> _RECORDS FOR THIS TASK_:
|---|
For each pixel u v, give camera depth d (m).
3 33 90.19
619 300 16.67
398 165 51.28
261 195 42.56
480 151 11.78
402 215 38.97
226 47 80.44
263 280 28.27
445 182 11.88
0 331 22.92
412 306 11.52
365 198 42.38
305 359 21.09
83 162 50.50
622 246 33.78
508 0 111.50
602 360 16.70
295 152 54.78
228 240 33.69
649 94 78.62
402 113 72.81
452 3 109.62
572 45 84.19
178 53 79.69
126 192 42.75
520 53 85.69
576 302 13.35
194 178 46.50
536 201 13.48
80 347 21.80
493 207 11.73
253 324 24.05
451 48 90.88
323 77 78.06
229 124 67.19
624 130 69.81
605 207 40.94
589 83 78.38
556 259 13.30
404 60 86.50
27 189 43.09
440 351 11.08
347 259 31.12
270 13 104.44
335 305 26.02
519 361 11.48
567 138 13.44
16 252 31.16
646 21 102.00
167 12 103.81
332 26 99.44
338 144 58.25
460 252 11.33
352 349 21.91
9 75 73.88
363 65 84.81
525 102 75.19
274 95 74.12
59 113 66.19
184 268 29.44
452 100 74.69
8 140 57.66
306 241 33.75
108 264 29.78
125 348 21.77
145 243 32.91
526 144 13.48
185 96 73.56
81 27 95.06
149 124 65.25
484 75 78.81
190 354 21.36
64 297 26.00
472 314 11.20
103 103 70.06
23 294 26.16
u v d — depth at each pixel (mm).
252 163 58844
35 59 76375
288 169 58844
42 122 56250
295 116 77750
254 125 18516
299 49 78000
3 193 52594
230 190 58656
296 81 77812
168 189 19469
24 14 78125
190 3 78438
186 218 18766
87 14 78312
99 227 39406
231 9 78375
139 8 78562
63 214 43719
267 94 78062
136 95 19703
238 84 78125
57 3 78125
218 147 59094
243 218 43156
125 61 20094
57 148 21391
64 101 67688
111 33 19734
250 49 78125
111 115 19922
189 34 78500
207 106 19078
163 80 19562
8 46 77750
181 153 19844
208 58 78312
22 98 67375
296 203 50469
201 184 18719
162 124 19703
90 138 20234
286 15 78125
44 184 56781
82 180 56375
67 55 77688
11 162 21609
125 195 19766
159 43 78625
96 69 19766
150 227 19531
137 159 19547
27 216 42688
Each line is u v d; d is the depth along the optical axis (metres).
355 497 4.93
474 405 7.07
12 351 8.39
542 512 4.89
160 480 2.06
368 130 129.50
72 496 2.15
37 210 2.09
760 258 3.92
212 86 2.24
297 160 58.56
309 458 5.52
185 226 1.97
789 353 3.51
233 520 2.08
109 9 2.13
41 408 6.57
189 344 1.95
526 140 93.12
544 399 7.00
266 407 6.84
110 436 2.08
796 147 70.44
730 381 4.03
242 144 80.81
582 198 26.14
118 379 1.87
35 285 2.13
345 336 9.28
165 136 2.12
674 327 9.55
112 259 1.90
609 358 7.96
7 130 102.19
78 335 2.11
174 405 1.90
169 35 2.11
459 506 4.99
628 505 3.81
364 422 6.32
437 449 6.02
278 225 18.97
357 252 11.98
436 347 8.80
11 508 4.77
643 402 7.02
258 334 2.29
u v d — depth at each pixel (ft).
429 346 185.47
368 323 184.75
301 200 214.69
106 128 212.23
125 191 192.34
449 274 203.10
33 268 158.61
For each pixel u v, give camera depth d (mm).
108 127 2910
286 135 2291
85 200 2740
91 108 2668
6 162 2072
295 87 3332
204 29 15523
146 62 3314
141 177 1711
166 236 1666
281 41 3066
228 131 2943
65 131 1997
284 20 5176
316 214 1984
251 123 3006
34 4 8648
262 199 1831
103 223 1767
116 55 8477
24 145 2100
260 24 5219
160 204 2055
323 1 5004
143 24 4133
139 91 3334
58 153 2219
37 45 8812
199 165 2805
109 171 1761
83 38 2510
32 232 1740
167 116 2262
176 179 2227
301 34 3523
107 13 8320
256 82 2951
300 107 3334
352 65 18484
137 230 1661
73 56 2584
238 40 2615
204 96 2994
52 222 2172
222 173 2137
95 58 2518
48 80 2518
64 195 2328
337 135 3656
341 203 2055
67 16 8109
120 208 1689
|---|
> _TO DO_: Could you copy every record above exactly as it appears?

> _SOLUTION TO THIS TASK_:
For each pixel u v, give camera depth d (m).
3 33 90.19
619 300 16.67
398 165 51.28
261 195 42.56
480 151 11.78
402 215 38.97
226 47 80.44
263 280 28.27
445 182 11.88
0 331 22.92
412 306 11.52
365 198 42.38
305 359 21.09
83 162 50.50
622 246 33.78
508 0 111.50
602 360 16.70
295 152 54.78
228 240 33.69
649 94 78.62
402 113 72.81
452 3 109.62
572 45 84.19
178 53 79.69
126 192 42.75
520 53 85.69
576 302 13.35
194 178 46.50
536 201 13.48
80 347 21.80
493 207 11.73
253 324 24.05
451 48 90.88
323 77 78.06
229 124 67.19
624 130 69.81
605 207 40.94
589 83 78.38
556 259 13.30
404 60 86.50
27 189 43.09
440 351 11.08
347 259 31.12
270 13 104.44
335 305 26.02
519 361 11.48
567 138 13.44
16 252 31.16
646 21 102.00
167 12 103.81
332 26 99.44
338 144 58.25
460 252 11.33
352 349 21.91
9 75 73.88
363 65 84.81
525 102 75.19
274 95 74.12
59 113 66.19
184 268 29.44
452 100 74.69
8 140 57.66
306 241 33.75
108 264 29.78
125 348 21.77
145 243 32.91
526 144 13.48
185 96 73.56
81 27 95.06
149 124 65.25
484 75 78.81
190 354 21.36
64 297 26.00
472 314 11.20
103 103 70.06
23 294 26.16
u v d — depth at each pixel (mm).
252 163 58844
35 59 76375
288 169 58844
42 122 56250
295 116 77750
254 125 18516
299 49 78000
3 193 52594
230 190 58656
296 81 77812
168 189 19469
24 14 78125
190 3 78438
186 218 18766
87 14 78312
99 227 39406
231 9 78375
139 8 78562
63 214 43719
267 94 78062
136 95 19703
238 84 78125
57 3 78125
218 147 59094
243 218 43156
125 61 20094
57 148 21391
64 101 67688
111 33 19734
250 49 78125
111 115 19922
189 34 78500
207 106 19078
163 80 19562
8 46 77750
181 153 19844
208 58 78312
22 98 67375
296 203 50469
201 184 18719
162 124 19703
90 138 20234
286 15 78125
44 184 56781
82 180 56375
67 55 77688
11 162 21609
125 195 19766
159 43 78625
96 69 19766
150 227 19531
137 159 19547
27 216 42688
Each line is u v d; d is the depth along the optical axis (metres).
355 497 4.93
474 405 7.07
12 351 8.39
542 512 4.89
160 480 2.06
368 130 129.50
72 496 2.15
37 210 2.09
760 258 3.92
212 86 2.24
297 160 58.56
309 458 5.52
185 226 1.97
789 353 3.51
233 520 2.08
109 9 2.13
41 408 6.57
189 344 1.95
526 140 93.12
544 399 7.00
266 407 6.84
110 436 2.08
796 147 70.44
730 381 4.03
242 144 80.81
582 198 26.14
118 379 1.87
35 285 2.13
345 336 9.28
165 136 2.12
674 327 9.55
112 259 1.90
609 358 7.96
7 130 102.19
78 335 2.11
174 405 1.90
169 35 2.11
459 506 4.99
628 505 3.81
364 422 6.32
437 449 6.02
278 225 18.97
357 252 11.98
436 347 8.80
11 508 4.77
643 402 7.02
258 334 2.29
u v d — depth at each pixel (ft).
429 346 185.47
368 323 184.75
301 200 214.69
106 128 212.23
125 191 192.34
449 274 203.10
33 268 158.61
For each pixel u v, give camera depth d (mm).
108 127 2910
286 135 2291
85 200 2740
91 108 2668
6 162 2072
295 87 3332
204 29 15523
146 62 3314
141 177 1711
166 236 1666
281 41 3066
228 131 2943
65 131 1997
284 20 5176
316 214 1984
251 123 3006
34 4 8648
262 199 1831
103 223 1767
116 55 8477
24 145 2100
260 24 5219
160 204 2055
323 1 5004
143 24 4133
139 91 3334
58 153 2219
37 45 8812
199 165 2805
109 171 1761
83 38 2510
32 232 1740
167 116 2262
176 179 2227
301 34 3523
107 13 8320
256 82 2951
300 107 3334
352 65 18484
137 230 1661
73 56 2584
238 40 2615
204 96 2994
52 222 2172
222 173 2137
95 58 2518
48 80 2518
64 195 2328
337 135 3656
341 203 2055
67 16 8109
120 208 1689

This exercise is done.